The Shetland yarn I’m using is 100% Shetland 2-ply wool, used double stranded, and seems to have a different look from that originally used in the pattern (Juno Fibre Arts Belle, a sock weight 4-ply 70% alpaca 30% wool). It is thinner and gives a somewhat rougher stitch definition – though this may change once the wool is washed and blooms. In any case, the scarf is a bit of an experiment with this yarn and I’m looking forward to see the outcome.

Looking at the close-ups below, I think that there are a few mistakes: in a few points the stitch doesn’t seem to align with the overall pattern. I’ve been quite careful in checking the stitches and used stitch markers (I mean those funny things, home-made out of red wool yarn!) to make sure the repeats within each row are correct. Thus, I’m wondering whether some stitch has been knitted in a slight different way from what it should be?
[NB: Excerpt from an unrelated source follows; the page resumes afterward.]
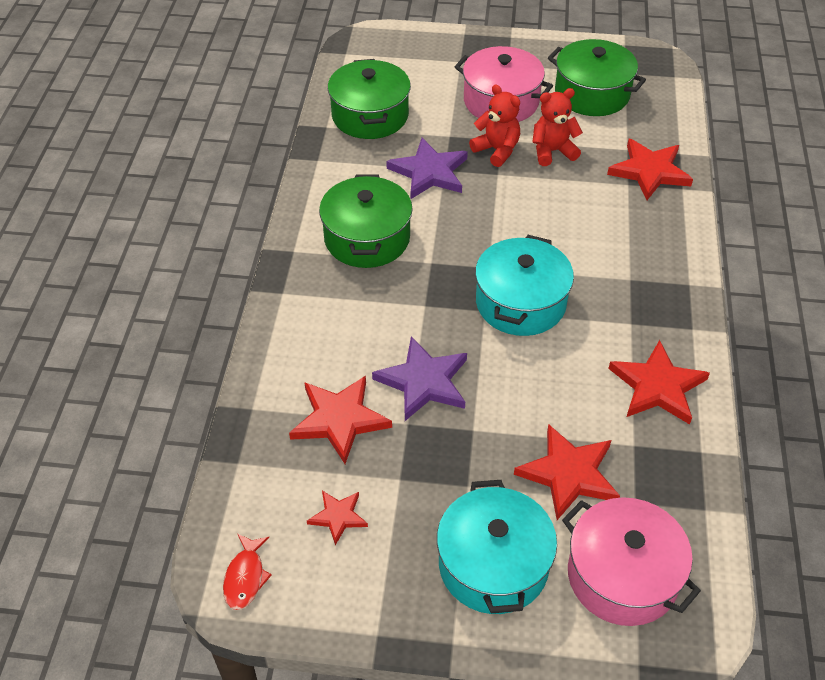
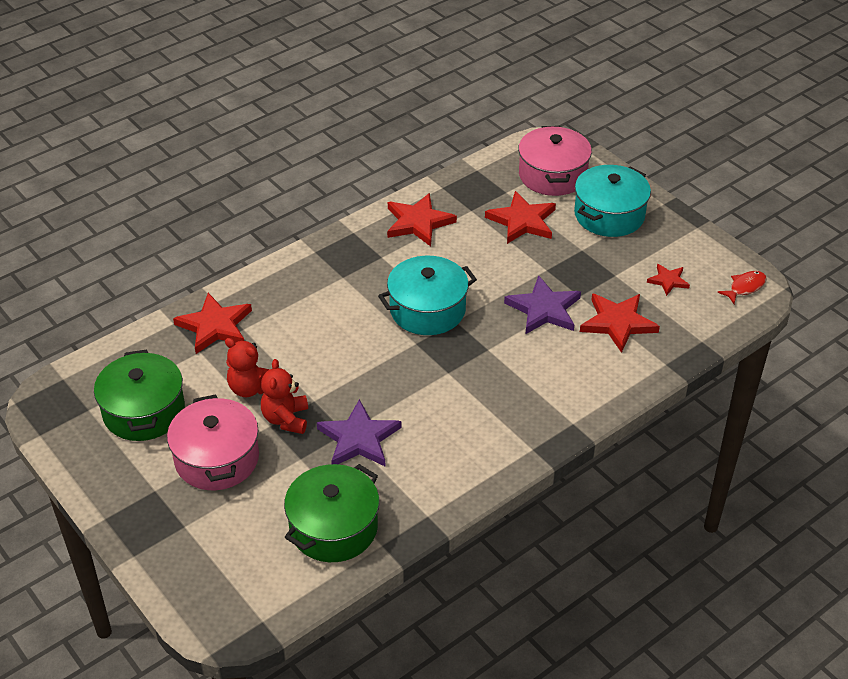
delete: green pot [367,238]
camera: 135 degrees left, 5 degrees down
Thistle scarf, close-up of the lace section

I’ll post an update when the lace section will be more advanced and by then I will see whether it was a one-off mistake or an actual error in interpretation.

P.S. A small parenthesis here that is not related to the knitted item and hence it’s an optional read. It may take a bit before the next step because both myself and my other half have been unwell: for me it’s just an annoying cold, but my partner had to be treated at the A&E for a severe asthma attack. He had ongoing issues with asthma, but those escalated to a level that it was a problem even to get to the hospital by taxi… I have to say a HUGE THANKS to the doctor and nurse personnel at the emergency: they made an incredible job and rescued him in a life-threatening situation. Despite the government attempts to hatch the National Health Service (pardon, I think they name it “open the service to the private sector”), may our NHS live long, healthy and free for everyone!

Thistle, the beginning

Recently, Emily Wessel of Tin Can Knits came out with a new pattern book: Handmade in the UK, which contains many cute lace items knitted in artisan local yarns. Emily, who was born in Canada but lives in Edinburgh, was inspired in her work by the landscape and nature surrounding her new home. Being myself a lover of local produce, ordering the book was an opportunity to support one of the skilled designers working in the UK and thus I ordered both the ebook and the print version.

After long pondering, I am going to attempt a lace scarf (if it comes nicely, I’d also like to try in the larger version as a stole): Thistlewhich is the flower of Scotland and one of my favourite.

Because I have a huge stash, I prefer to use one of the yarns I already have rather than the one suggested in the pattern. Thus I’m knitting with a pure Shetland 2-ply in double strand on needles size 3mm. I also changed to a shade that I prefer – a fairly vibrant purple, which you may remember from my previous post on Shetland yarns. Changing the weight of the yarn and the size of the needles, I slightly modified the pattern by adding a few more repeats for each row.

So far, I only started the border and am now about to begin with the lace pattern. I’m curios to see how it will come out in the yarn of choice. In any case, it will probably take me ages (if) before it’s completed!